§ **Task inputs**:
▼

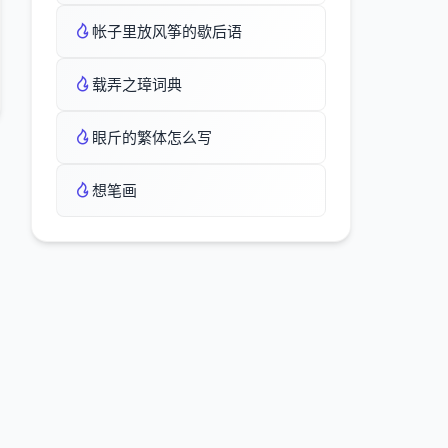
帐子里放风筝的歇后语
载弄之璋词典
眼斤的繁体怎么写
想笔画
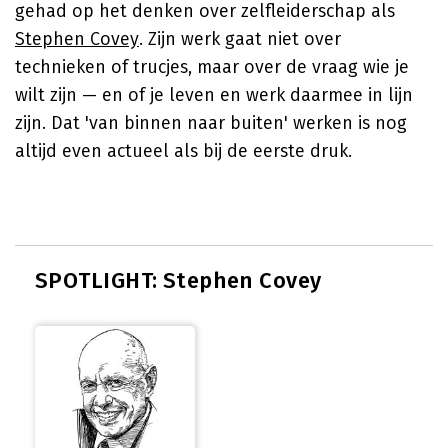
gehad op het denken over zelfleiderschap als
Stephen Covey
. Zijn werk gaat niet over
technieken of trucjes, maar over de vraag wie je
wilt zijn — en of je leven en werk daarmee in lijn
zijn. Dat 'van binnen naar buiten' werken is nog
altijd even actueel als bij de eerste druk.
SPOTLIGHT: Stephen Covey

▲
▼

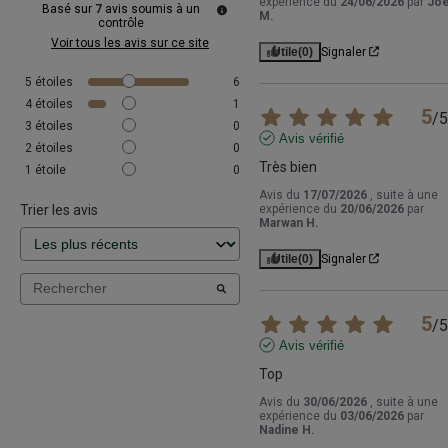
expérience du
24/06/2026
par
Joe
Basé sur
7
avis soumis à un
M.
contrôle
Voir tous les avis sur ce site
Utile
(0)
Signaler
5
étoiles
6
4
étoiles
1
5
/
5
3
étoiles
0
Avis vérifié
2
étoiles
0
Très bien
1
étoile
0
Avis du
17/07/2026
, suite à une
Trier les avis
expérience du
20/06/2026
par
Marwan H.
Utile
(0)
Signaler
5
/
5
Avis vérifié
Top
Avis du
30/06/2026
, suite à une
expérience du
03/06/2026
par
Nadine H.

▲

§ **Work required**:
All the lines that hold the word "Stephen" must appear in the answer, copied from the records.

§ **Answer to the exercise**:
Stephen Covey
SPOTLIGHT: Stephen Covey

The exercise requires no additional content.